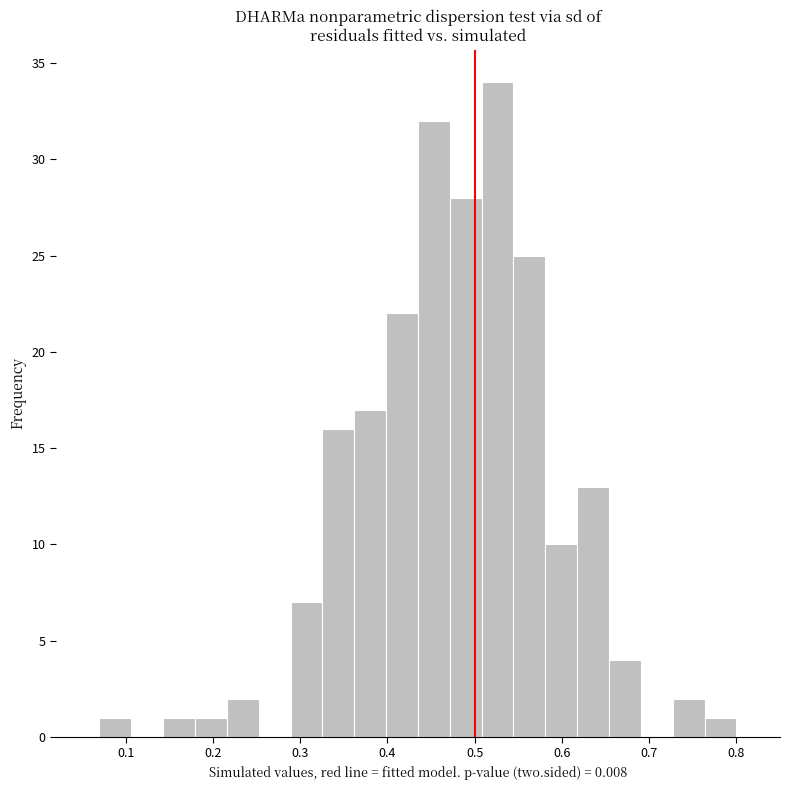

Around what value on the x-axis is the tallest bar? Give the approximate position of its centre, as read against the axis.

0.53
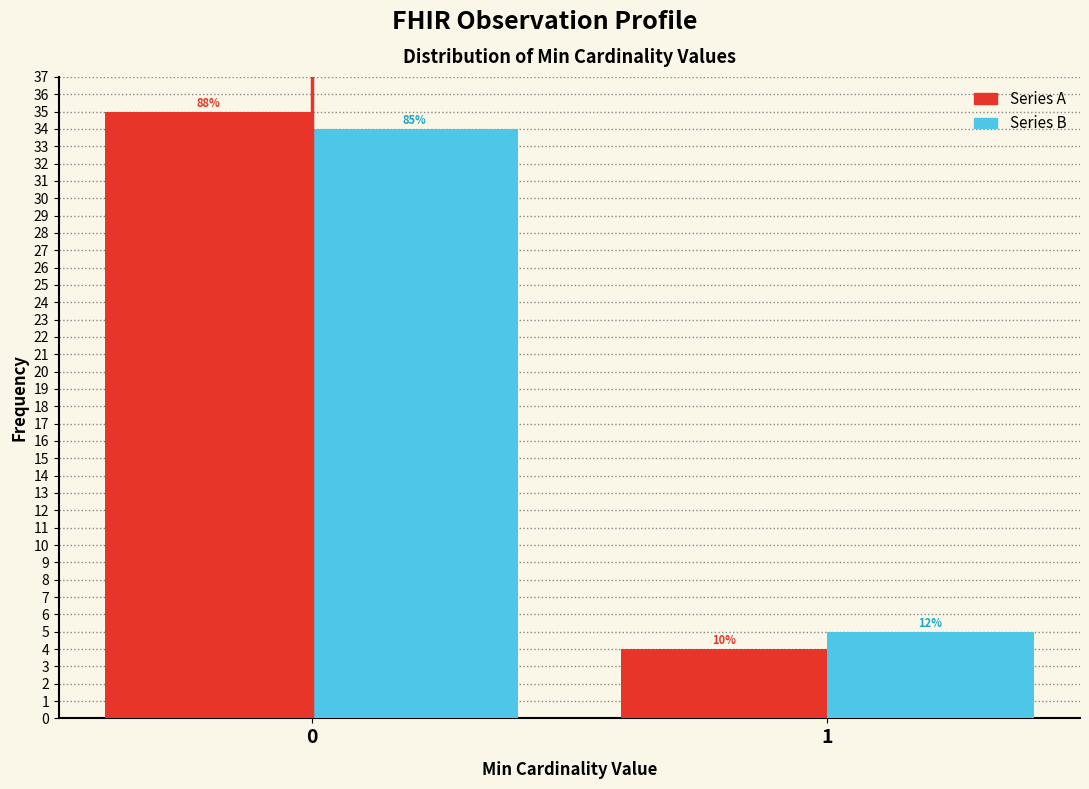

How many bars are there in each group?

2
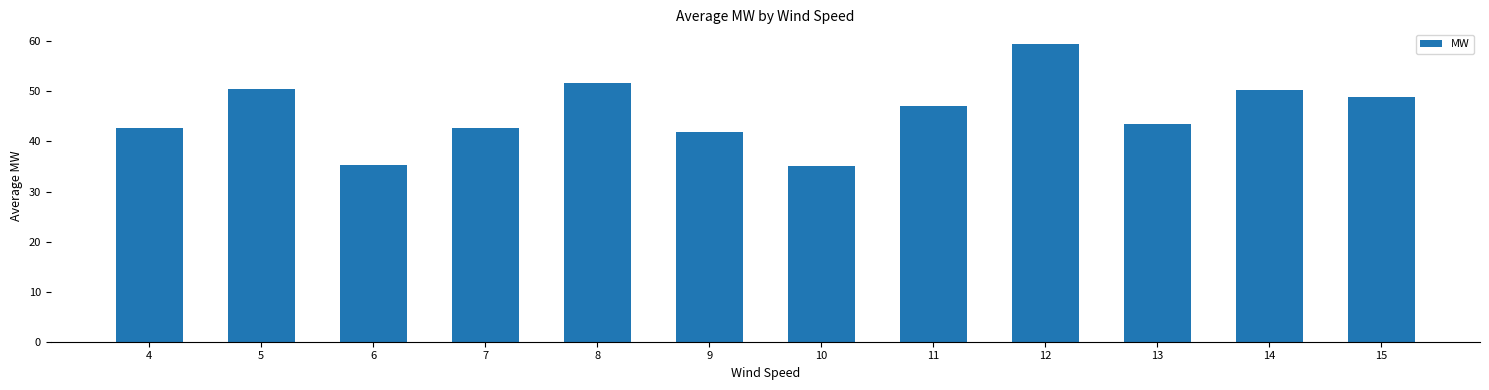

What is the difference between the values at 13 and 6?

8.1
* * *
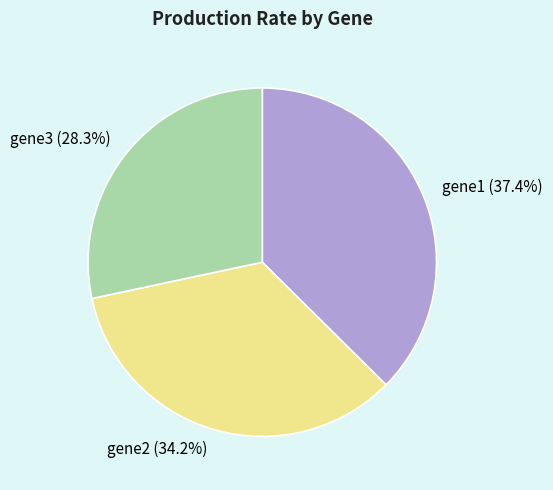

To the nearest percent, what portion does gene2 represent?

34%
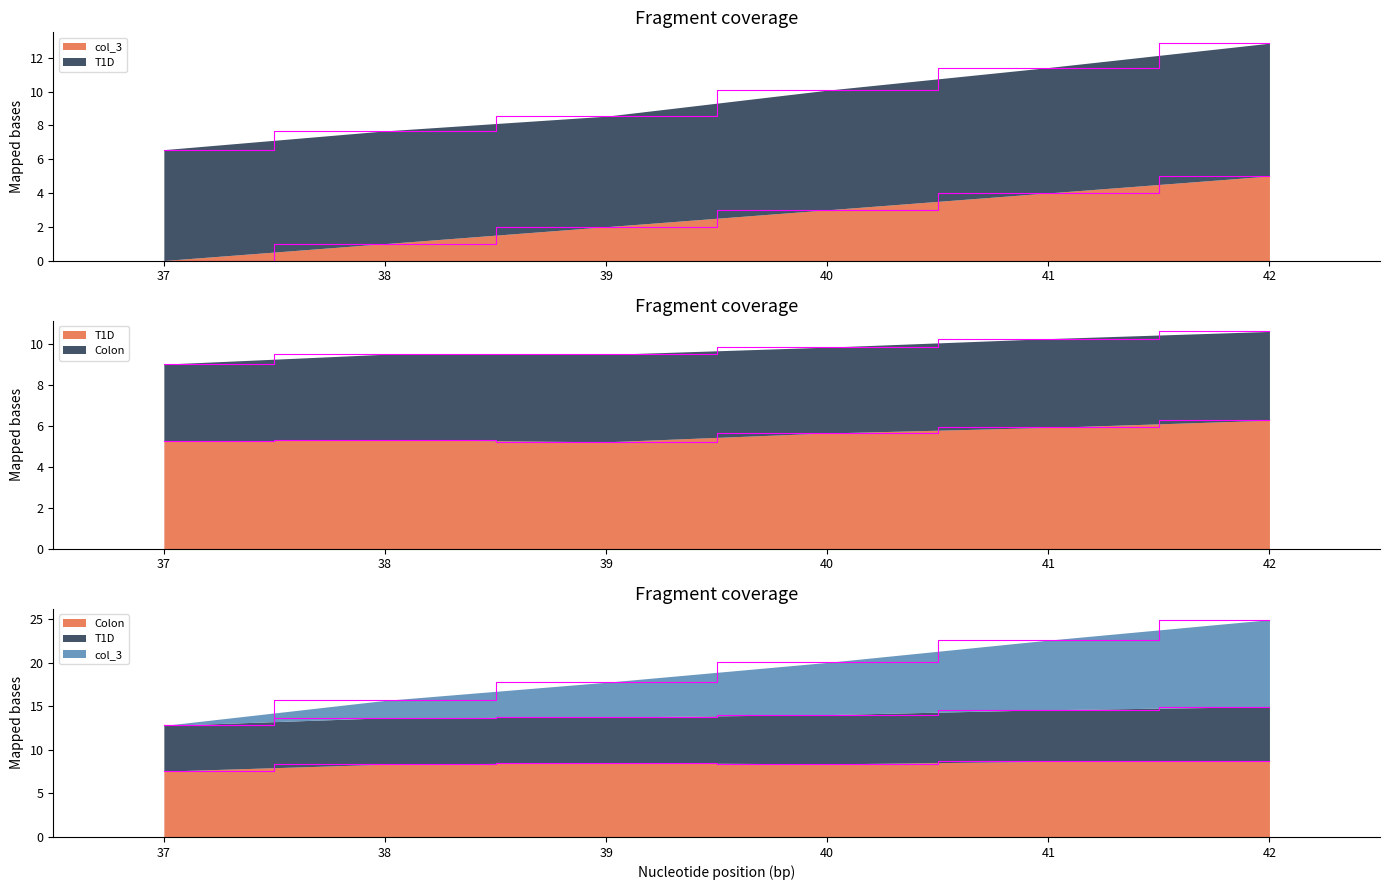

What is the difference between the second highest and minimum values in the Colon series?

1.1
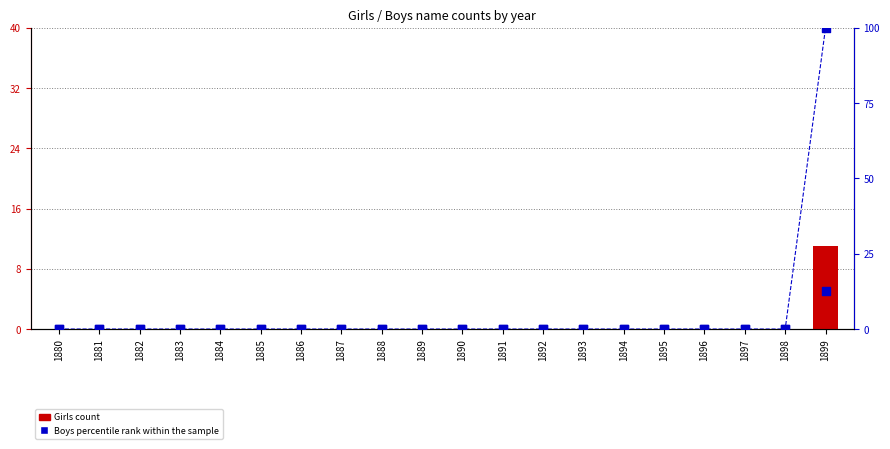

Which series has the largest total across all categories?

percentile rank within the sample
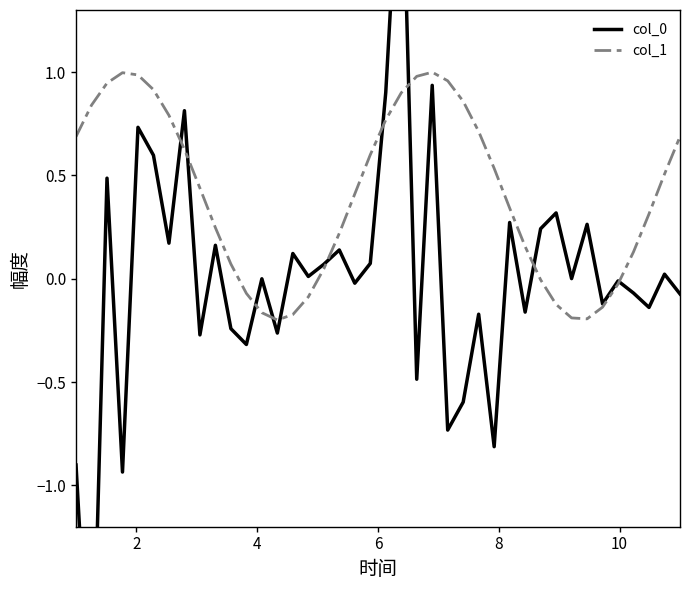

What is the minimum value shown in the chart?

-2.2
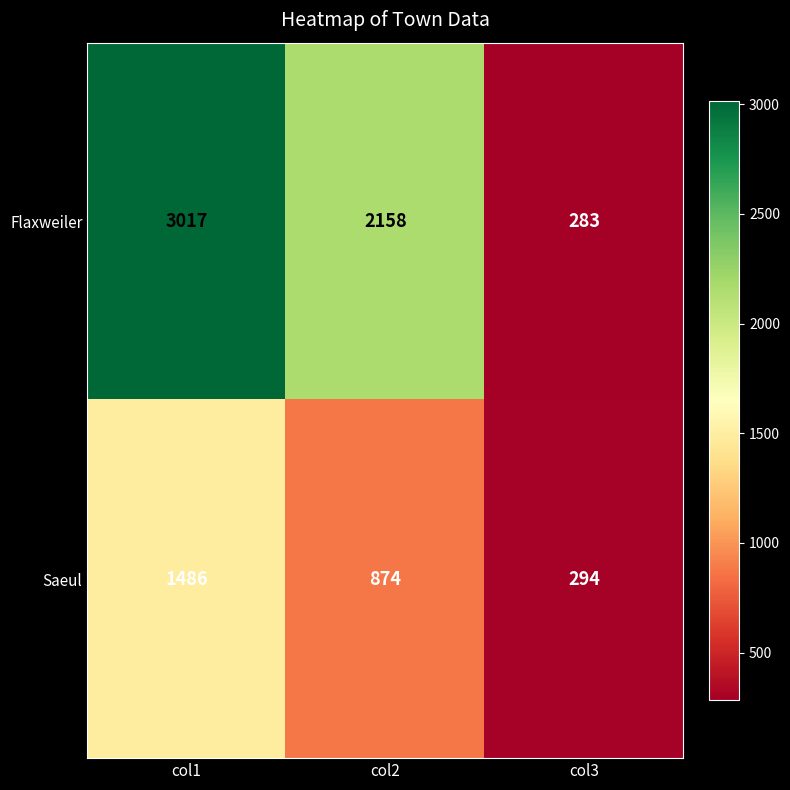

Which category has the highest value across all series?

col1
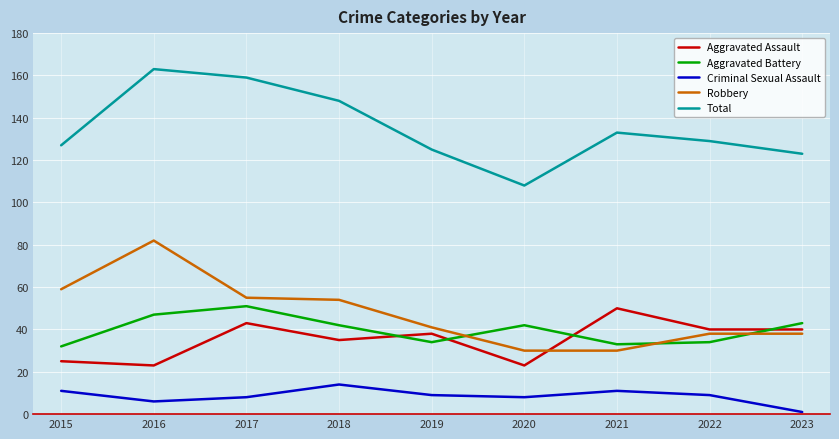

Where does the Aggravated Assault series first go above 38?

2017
...
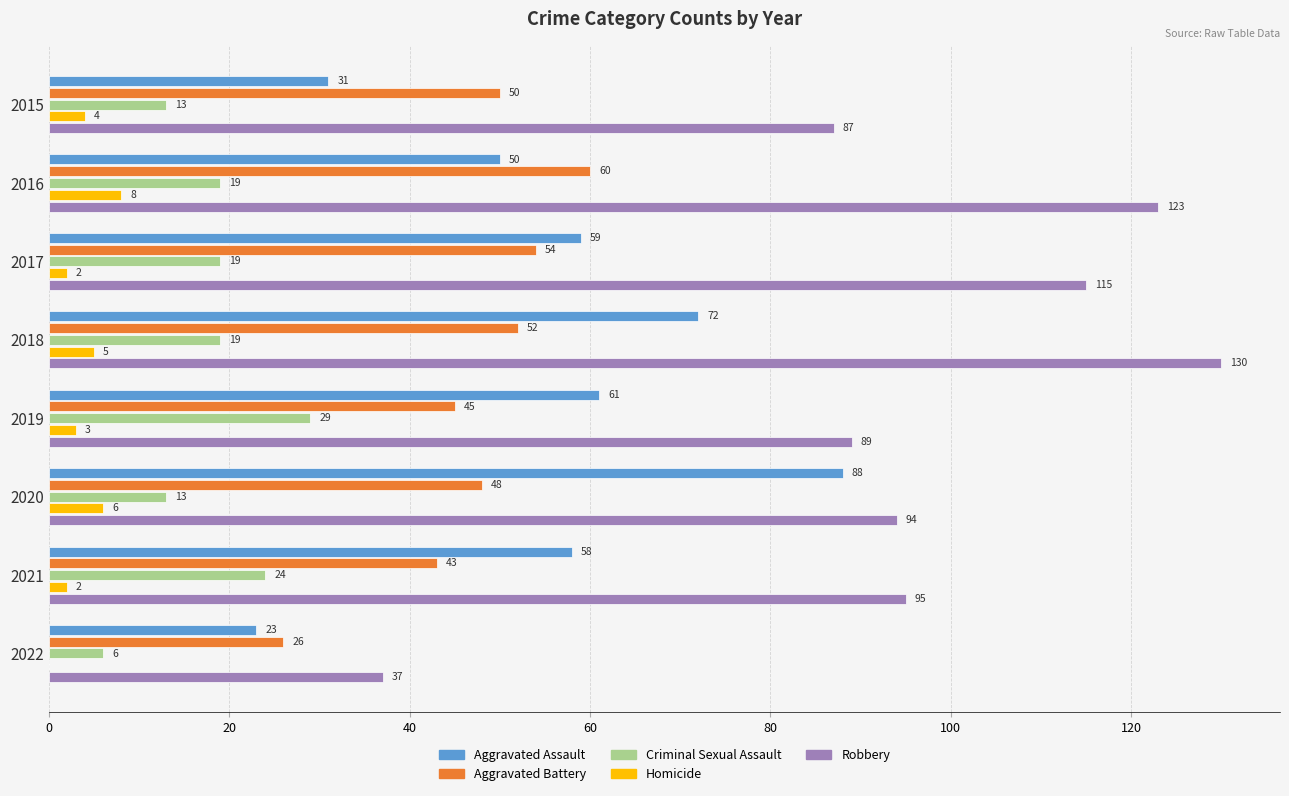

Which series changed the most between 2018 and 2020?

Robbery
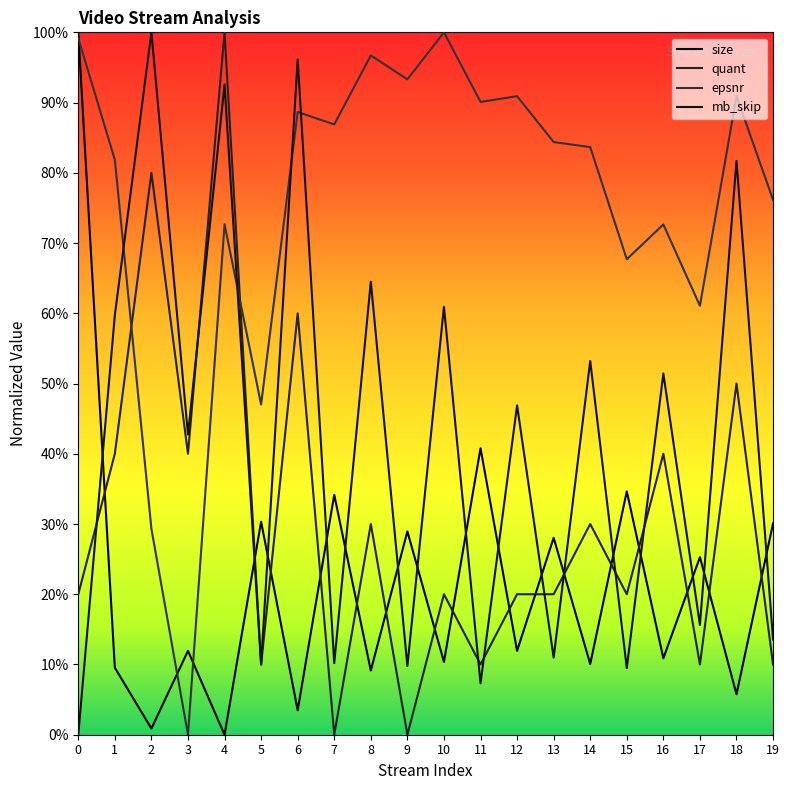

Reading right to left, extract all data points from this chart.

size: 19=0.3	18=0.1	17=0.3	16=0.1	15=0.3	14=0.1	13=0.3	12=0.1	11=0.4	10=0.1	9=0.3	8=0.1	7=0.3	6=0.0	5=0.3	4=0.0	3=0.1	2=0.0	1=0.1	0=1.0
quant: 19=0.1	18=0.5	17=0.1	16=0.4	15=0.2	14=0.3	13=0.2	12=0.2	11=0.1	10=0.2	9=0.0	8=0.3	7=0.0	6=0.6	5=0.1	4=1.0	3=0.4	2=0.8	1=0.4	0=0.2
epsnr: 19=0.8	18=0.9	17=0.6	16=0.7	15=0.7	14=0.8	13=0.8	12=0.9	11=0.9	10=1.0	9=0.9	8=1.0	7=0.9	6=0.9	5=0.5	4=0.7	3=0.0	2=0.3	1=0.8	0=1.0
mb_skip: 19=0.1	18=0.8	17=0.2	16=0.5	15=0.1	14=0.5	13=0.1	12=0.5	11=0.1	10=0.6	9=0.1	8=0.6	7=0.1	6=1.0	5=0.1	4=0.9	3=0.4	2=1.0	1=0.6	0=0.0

Work required - Extract every line above that contains the word "minimum", and reproduce each one in full.

Response to the task -
What is the difference between the second highest and minimum values in the Colon series?
What is the minimum value shown in the chart?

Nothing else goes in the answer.